BAGHDAD — The U.S. Army has dismissed a soldier who threatened fellow troops and sent the Pentagon a violent rap song he wrote to protest his Iraq redeployment orders, officials said Saturday.
The dismissal for misconduct means Spc. Marc A. Hall will avoid criminal charges but lose all military benefits earned over at least four years of service, including an earlier tour in Iraq.
Army spokesman Lt. Col. Eric Bloom said Maj. Gen. Terry Wolff signed off Friday on a plea deal to discharge Hall instead of taking him to trial in part because he admitted his guilt.
"He understood the threats he made to his fellow soldiers," Bloom said. "With the loss of his benefits, the time he's already done in jail and his reduction in rank, that's justice served."
Hall has been jailed since Dec. 11, two days before his brigade with the Army's 3rd Infantry Division out of Fort Stewart, Ga., was scheduled to leave for Iraq. He was charged with communicating a threat after telling his battalion commander that he might shoot or otherwise attack a fellow U.S. soldier, according to Army lawyers. He served in Iraq in 2007-08.

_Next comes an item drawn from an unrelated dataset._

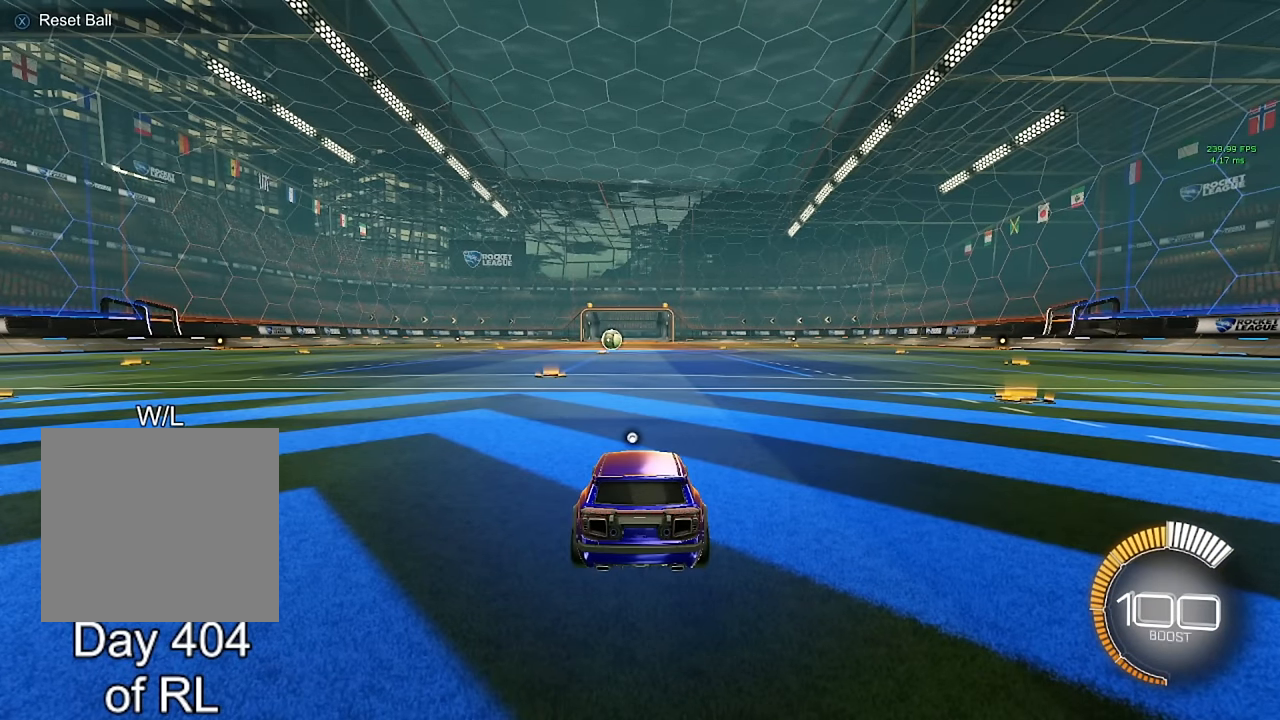
{"buttons": [], "left_stick": "center", "right_stick": "center", "events": []}
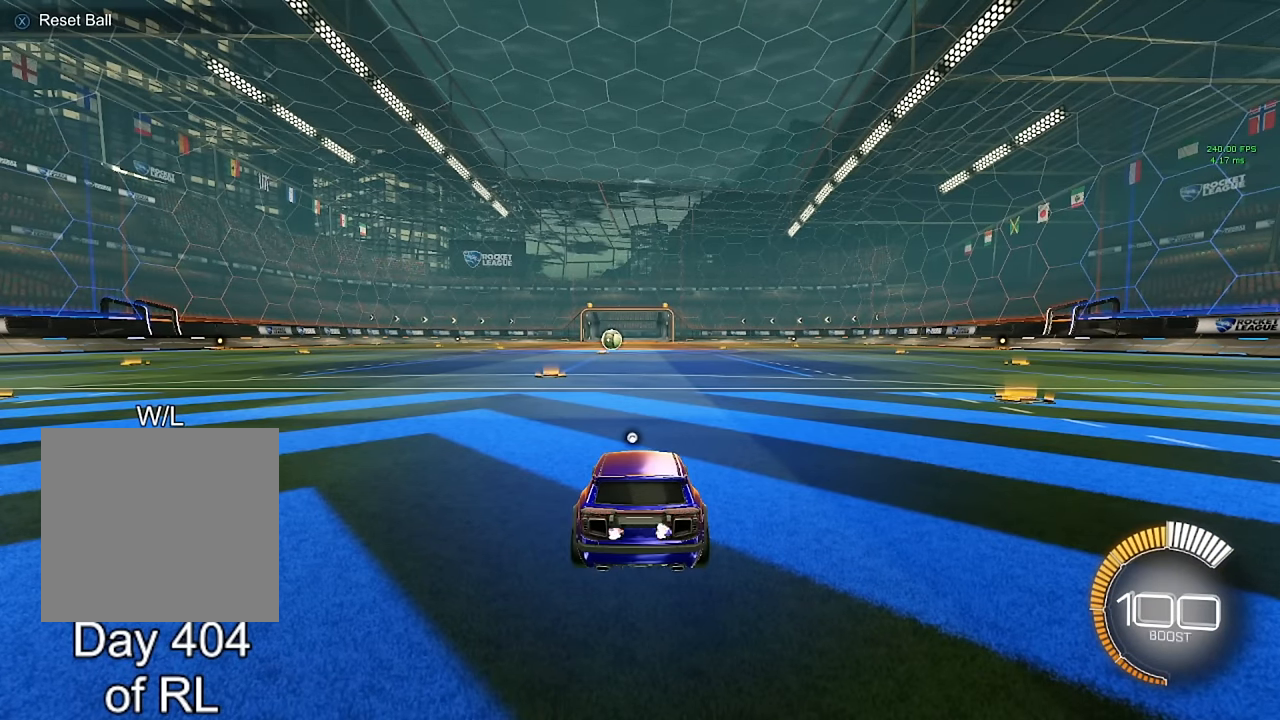
{"buttons": [], "left_stick": "center", "right_stick": "center", "events": []}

In a July 2009 CD recording sent to the Army's personnel office, Hall rapped about opening fire with his military-issue M-4 rifle: "I grab my M-4, spray and watch all the bodies hit the floor. … I bet you never stop-loss nobody no more, in your next lifetime of course. No remorse."
Hall's civilian attorney, David Gespass, said soldiers appearing as witnesses at Hall's Article 32 hearing, similar to a civilian grand jury, testified "they thought he was a joker and they didn't take him seriously."